**Assignment:** Pull out every line below that contains the string "งปากมดล", and copy each one in full.

**Records:**
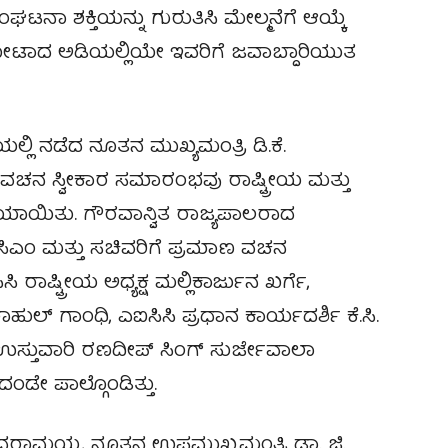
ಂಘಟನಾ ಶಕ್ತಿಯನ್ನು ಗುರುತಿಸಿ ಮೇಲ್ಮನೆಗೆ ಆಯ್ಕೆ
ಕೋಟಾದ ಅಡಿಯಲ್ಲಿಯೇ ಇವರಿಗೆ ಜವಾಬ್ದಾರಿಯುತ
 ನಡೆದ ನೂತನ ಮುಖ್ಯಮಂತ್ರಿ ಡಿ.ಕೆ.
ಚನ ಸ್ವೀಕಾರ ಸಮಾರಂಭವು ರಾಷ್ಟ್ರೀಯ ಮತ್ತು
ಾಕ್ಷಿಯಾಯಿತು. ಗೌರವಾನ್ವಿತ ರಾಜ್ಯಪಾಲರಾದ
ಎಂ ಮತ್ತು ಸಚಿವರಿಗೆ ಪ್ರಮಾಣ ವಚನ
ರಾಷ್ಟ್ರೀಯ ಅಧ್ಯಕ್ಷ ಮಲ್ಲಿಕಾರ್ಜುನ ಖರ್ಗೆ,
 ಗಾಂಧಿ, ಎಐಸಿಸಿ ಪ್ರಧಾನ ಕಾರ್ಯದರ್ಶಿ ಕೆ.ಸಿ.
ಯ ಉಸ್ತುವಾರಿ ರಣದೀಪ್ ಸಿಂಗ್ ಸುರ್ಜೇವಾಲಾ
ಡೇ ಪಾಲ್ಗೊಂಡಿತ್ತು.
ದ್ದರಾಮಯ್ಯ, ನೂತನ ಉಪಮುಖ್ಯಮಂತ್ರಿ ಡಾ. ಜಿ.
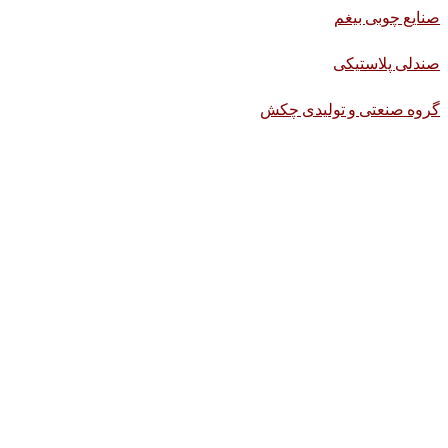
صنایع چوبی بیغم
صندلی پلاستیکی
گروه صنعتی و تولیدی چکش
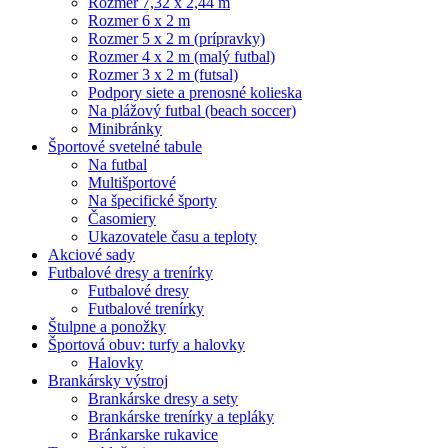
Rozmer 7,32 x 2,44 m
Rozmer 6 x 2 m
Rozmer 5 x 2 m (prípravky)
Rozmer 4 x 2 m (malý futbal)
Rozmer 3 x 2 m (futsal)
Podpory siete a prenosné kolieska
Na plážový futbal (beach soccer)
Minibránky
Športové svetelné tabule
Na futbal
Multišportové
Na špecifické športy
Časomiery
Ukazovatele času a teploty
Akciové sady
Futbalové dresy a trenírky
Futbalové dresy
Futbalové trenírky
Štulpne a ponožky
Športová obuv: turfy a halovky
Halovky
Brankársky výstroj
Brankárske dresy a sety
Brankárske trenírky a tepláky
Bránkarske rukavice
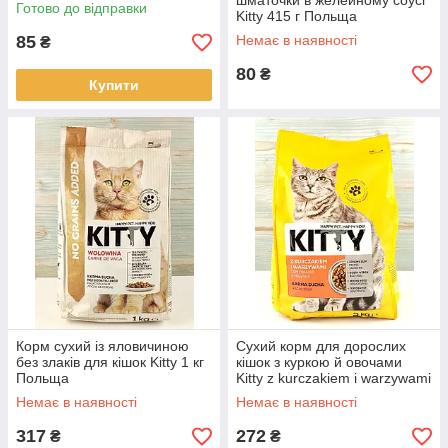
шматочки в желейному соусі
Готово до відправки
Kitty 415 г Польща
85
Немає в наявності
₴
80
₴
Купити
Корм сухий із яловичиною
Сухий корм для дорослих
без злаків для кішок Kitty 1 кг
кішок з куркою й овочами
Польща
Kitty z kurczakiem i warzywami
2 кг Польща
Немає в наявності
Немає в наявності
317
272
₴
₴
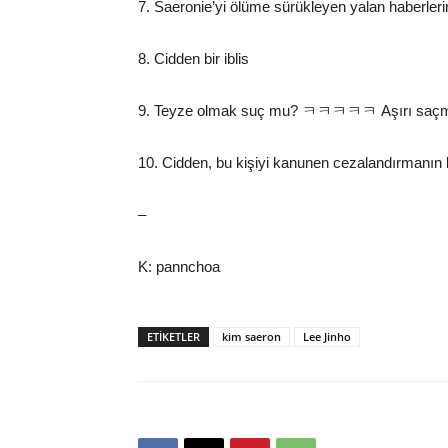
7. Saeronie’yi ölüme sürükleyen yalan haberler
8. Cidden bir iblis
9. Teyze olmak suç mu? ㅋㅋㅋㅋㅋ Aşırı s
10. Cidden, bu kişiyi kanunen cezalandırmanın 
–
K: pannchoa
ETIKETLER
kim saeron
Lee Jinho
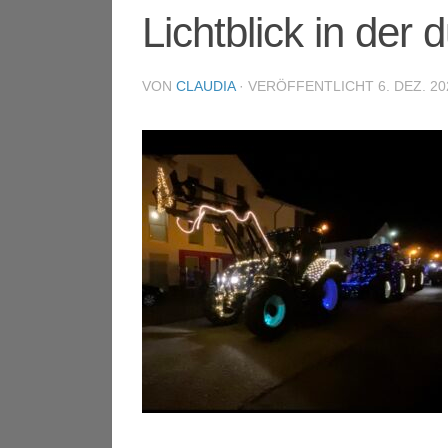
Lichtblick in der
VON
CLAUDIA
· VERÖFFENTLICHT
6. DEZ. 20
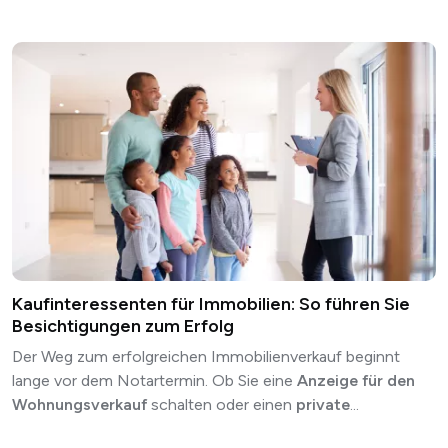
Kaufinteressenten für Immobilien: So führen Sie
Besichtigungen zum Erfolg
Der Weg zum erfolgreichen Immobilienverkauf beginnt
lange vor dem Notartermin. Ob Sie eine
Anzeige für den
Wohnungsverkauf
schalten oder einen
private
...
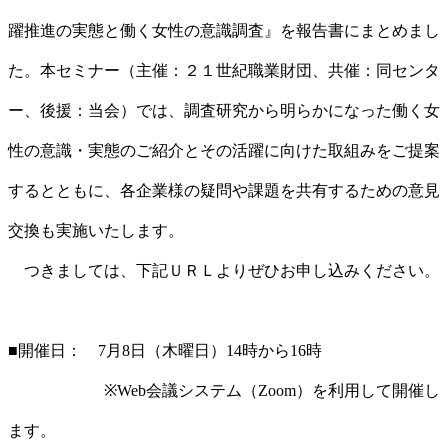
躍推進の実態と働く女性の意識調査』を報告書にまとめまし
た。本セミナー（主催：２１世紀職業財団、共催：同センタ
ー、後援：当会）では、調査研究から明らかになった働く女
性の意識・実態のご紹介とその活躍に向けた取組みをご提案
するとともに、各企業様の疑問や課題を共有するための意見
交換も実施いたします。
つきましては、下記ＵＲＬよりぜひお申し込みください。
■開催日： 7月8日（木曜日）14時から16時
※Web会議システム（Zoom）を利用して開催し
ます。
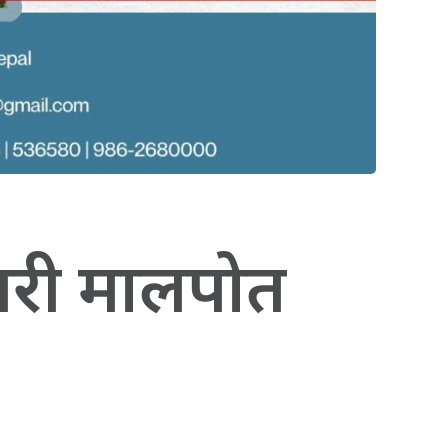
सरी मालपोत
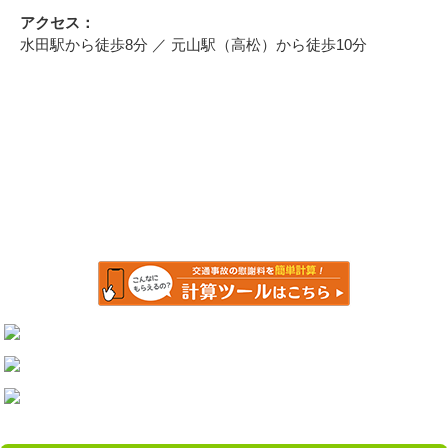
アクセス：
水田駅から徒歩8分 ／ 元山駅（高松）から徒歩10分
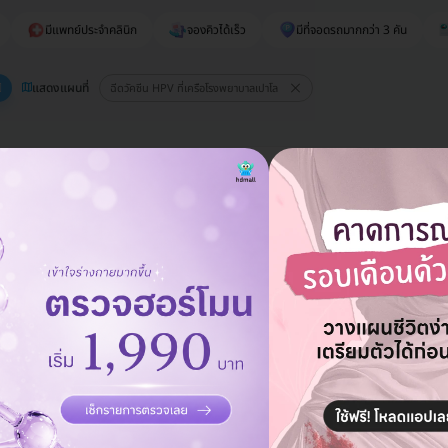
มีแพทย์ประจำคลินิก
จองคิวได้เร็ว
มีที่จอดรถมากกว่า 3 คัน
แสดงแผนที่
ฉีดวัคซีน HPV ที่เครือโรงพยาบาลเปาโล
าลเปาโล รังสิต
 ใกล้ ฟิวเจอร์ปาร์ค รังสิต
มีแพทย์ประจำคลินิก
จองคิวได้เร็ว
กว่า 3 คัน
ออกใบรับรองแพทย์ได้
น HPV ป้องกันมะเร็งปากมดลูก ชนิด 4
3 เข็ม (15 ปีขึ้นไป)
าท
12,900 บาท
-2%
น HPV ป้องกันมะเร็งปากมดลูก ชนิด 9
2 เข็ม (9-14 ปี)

**Completed task:**
น HPV ป้องกันมะเร็งปากมดลูก ชนิด 4
น HPV ป้องกันมะเร็งปากมดลูก ชนิด 9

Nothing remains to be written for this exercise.